Environmental Engineering Reference
In-Depth Information
1.1
WATER DISTRIBUTION MODELS
Water is life. Water distribution networks live as humans: they are born, grow, get old, may
suffer from 'stress', 'high cholesterol', 'blood pressure', 'haemorrhage', 'heart attack' or else.
However, they rarely 'die' although they are nearly dead when they have been poorly
designed and/or constructed, or little has been done about their operation and maintenance.
On contrary, some of their users can
die as a result of such an abysmal situation.
A lot has been written about the relevance of potable water for public health. Researchers in
the field of water distribution are continuously concerned with performance improvement of
distribution networks, analysing specifically the 'diseases' related to water demand and
leakage reduction, corrosion growth, water hammer impacts, pump failures or else. Drawing
parallels with medicine may therefore not be so ridiculous; it is almost that the average life
expectancy of water users could be brought into a proportion with the average lifetime of the
network components.

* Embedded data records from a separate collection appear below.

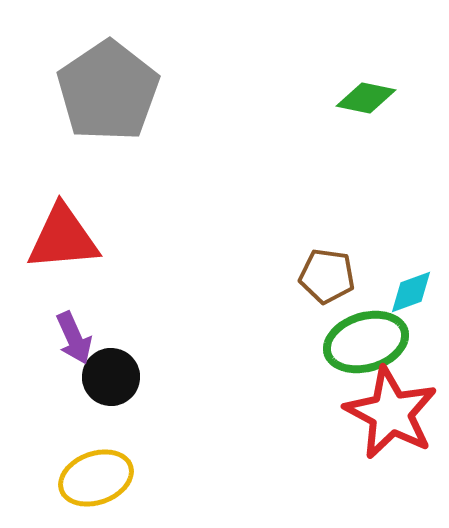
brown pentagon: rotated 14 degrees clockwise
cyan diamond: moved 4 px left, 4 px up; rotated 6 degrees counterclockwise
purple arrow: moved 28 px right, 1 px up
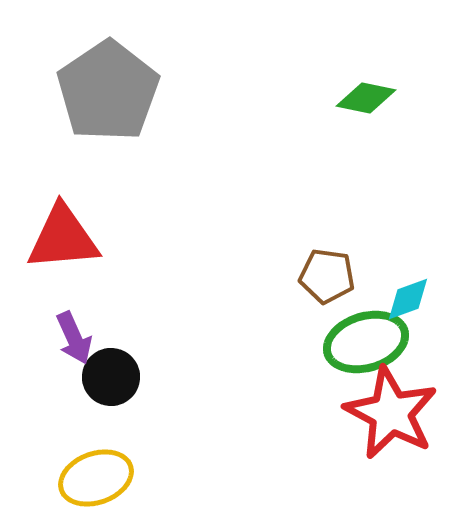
cyan diamond: moved 3 px left, 7 px down
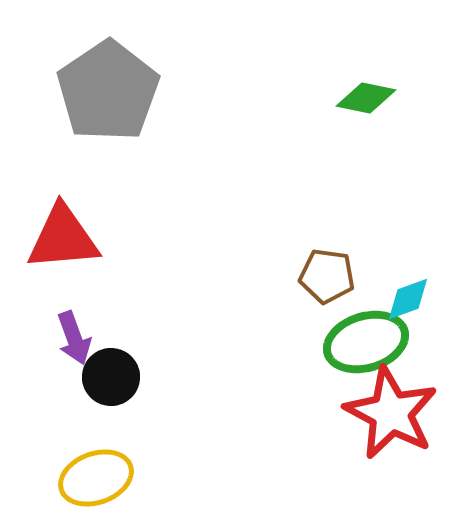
purple arrow: rotated 4 degrees clockwise
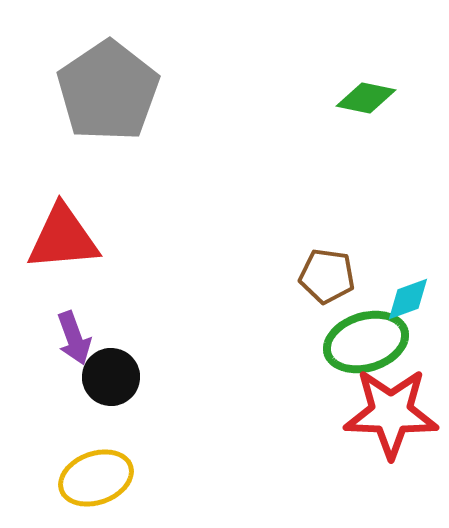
red star: rotated 26 degrees counterclockwise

Some futuristic research topic could aim at possible correlations
between the condition of distribution networks and medical records of the population
supplied from them. It is not quite clear how feasible such a research could be, but it is very
clear that computer models would be playing essential role in it.
Hardly any field of civil engineering has benefited so early from the development of PC
computer technology, as it did the field of water distribution. Hydraulic modelling software
launched massively in the developed countries in early eighties, has been speedily introduced
all over the world. Water quality modelling applications that followed with the delay of some
10-15 years are nowadays equally available in practice.

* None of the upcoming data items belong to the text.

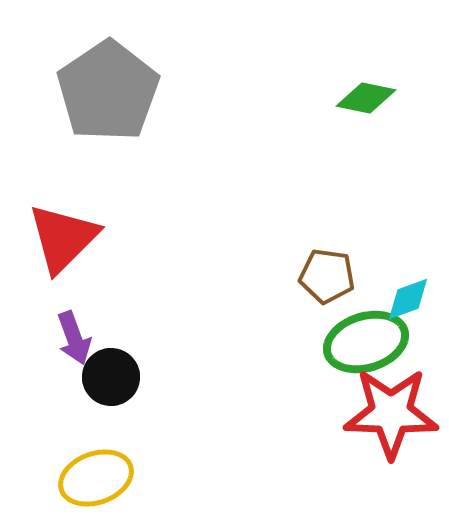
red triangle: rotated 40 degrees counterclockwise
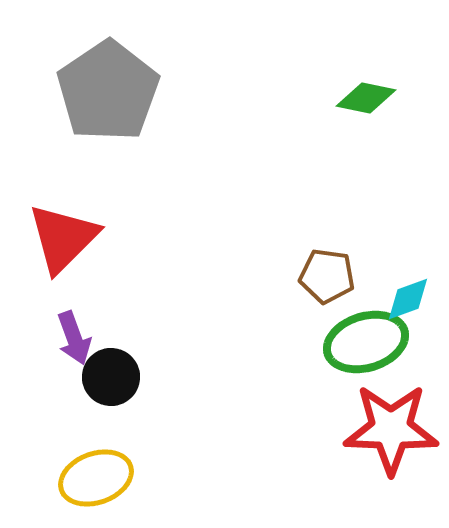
red star: moved 16 px down
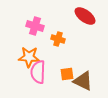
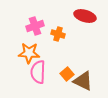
red ellipse: rotated 20 degrees counterclockwise
pink cross: rotated 36 degrees counterclockwise
orange cross: moved 5 px up
orange star: moved 4 px up
orange square: rotated 32 degrees counterclockwise
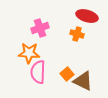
red ellipse: moved 2 px right
pink cross: moved 5 px right, 2 px down
orange cross: moved 19 px right
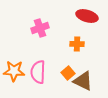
orange cross: moved 10 px down; rotated 16 degrees counterclockwise
orange star: moved 15 px left, 18 px down
orange square: moved 1 px right, 1 px up
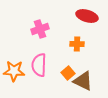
pink cross: moved 1 px down
pink semicircle: moved 1 px right, 7 px up
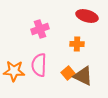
brown triangle: moved 5 px up
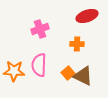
red ellipse: rotated 35 degrees counterclockwise
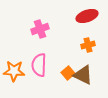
orange cross: moved 11 px right, 1 px down; rotated 16 degrees counterclockwise
brown triangle: moved 1 px up
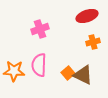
orange cross: moved 5 px right, 3 px up
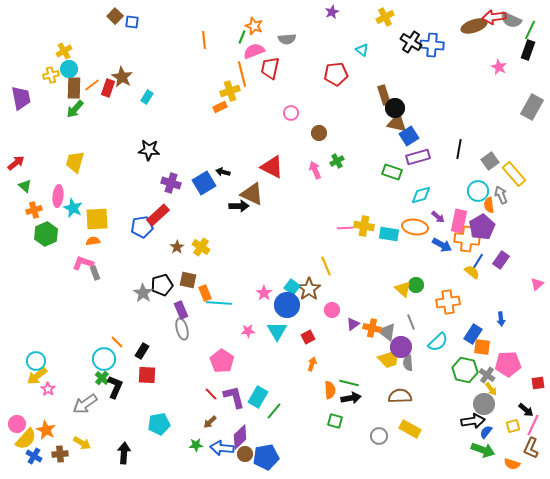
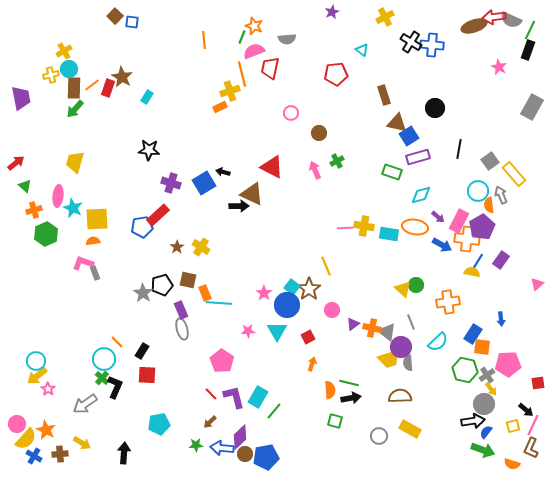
black circle at (395, 108): moved 40 px right
pink rectangle at (459, 221): rotated 15 degrees clockwise
yellow semicircle at (472, 272): rotated 28 degrees counterclockwise
gray cross at (487, 375): rotated 21 degrees clockwise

Such breakthrough allowed a single water distribution expert to analyse dozens of design and
operational scenarios for the same time that would be required by a dozen of experts to
analyse a single one in the era of manual calculations and hydraulic tables and diagrams,
being daily practice just a couple of decades ago. The trend accelerated significantly by the
end of the millennium, and the challenges of water distribution in the 21 st century go even
beyond optimisation of design and operation of selected layouts. New possibilities are opened
to look deeper into the mechanisms of corrosion, sediment transport and other phenomena
that are affecting maintenance practices and eventually play role in the overall ageing of the
system.
Based on what has been achieved only within the last decade, it is fair to believe that a model
that could simulate full behaviour of distribution network throughout a longer period of time
than just a few days is not necessarily a dream. Apart from readily available results showing
the network hydraulic performance, such model could suggest how the network should be
managed throughout its entire design period, namely:
1. What are the most effective maintenance practices?
2. How to deal with renovation and expansion of the network?
3. How to improve the network reliability?
The prerequisites for having such a model, very likely sorted according to the degree of
research complexity, are:
-
To have complete picture of complex mechanisms that take place in pipes, namely the
growth patterns of various deposits, corrosion, biofilms, etc.